The Supreme Court on Wednesday granted permanent medical bail to activist and poet P. Varavara Rao, who was arrested under the stringent Unlawful Activities (Prevention) Act, for his alleged role in the case related to Bhima Koregaon violence.
The Apex Court granted bail to the 82-year-old activist, while rejecting the National Investigative Agency’s opposition that age or medical condition cannot be a factor to let an UAPA accused out on bail.
Earlier during the hearing, NIA told the Apex Court that Rao, an accused in Elgar Parishad case, should not be granted bail since he “was engaged in unlawful activities against the Government of India”.

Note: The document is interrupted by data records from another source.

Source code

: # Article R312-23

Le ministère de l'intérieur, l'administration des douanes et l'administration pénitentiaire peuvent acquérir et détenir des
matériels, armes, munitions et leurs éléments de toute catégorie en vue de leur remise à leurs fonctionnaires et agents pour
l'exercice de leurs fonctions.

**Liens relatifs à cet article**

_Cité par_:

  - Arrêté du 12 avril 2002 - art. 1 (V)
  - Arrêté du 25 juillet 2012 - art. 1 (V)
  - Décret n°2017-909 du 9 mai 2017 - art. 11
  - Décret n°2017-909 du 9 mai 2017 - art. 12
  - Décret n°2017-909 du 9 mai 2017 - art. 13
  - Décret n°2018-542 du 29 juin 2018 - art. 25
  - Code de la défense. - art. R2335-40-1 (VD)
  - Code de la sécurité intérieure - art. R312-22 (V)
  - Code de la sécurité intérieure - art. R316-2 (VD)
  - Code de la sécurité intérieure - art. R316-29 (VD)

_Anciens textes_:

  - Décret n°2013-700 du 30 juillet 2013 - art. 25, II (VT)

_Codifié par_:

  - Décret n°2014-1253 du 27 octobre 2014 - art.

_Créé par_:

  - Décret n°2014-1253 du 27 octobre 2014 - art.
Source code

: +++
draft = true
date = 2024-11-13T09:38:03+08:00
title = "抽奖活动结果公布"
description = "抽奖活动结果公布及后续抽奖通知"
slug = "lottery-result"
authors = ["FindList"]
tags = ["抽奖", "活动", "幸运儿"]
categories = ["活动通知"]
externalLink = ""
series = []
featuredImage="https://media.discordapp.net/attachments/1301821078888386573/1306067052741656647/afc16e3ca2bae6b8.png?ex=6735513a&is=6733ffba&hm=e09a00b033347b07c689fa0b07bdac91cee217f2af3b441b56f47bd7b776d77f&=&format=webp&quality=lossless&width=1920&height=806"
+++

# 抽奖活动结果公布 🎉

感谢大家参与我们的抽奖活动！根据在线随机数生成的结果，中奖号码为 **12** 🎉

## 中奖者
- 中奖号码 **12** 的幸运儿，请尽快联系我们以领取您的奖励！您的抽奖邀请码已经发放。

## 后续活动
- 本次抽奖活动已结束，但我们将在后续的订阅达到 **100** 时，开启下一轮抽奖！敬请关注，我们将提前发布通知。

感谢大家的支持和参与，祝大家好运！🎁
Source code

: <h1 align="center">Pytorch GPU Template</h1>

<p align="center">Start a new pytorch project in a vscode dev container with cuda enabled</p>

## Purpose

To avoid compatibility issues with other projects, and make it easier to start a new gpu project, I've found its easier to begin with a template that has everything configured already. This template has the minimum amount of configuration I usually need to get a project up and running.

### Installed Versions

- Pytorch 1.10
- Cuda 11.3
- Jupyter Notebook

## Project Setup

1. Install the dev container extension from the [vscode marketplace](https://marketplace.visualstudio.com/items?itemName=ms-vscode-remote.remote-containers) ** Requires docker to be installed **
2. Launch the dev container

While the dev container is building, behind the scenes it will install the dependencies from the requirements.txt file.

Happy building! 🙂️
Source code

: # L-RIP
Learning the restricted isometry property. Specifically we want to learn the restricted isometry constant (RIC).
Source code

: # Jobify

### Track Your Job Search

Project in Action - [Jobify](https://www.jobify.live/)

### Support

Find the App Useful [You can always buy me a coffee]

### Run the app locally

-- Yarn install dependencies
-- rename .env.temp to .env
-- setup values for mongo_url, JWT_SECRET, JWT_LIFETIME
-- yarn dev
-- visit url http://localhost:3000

Rao, who has been in custody for over two years, had approached the top court of the country to grant him permanent medical bail.
NIA has stated his actions were allegedly furthering the agenda of banned organisation, Communist Party of India (Maoist).
The affidavit by NIA clearly mentioned that “Rao was not merely associated or supported CPI(Maoist), but was constantly fulfilling the agenda of the banned organisation (CPIM).
The NIA further said that the actions taken by Rao were against the interest of the country.
“Considering the offence committed by the accused, which is against the interest of the country and the principles of Indian Constitution, there shall be no relief when the offence is against the state and public interest,” it added.
The NIA also referred to a document of the banned organisation found during the probe, which was named ‘Strategy and tactics of Indian revolution’.
Rao had moved the Supreme Court, after the Bombay High Court refused permanent medical bail to him.
The High Court bench of S.B. Shukre and G.A. Sanap, besides rejecting Rao’s plea for bail, also dismissed his application for residing in Telangana.
The Court had, however, extended for three more months, an earlier order granting him temporary bail on medical grounds.
The plea before the Apex Court stated that Rao has already spent two-year term in jail as an undertrial, and “further incarceration would ring the death knell for him as advancing age and deteriorating health are a fatal combination”.
It was also contended that even though the High Court has called for the trial to be expedited, over 300 witnesses have to be examined, which would take at least 10 years.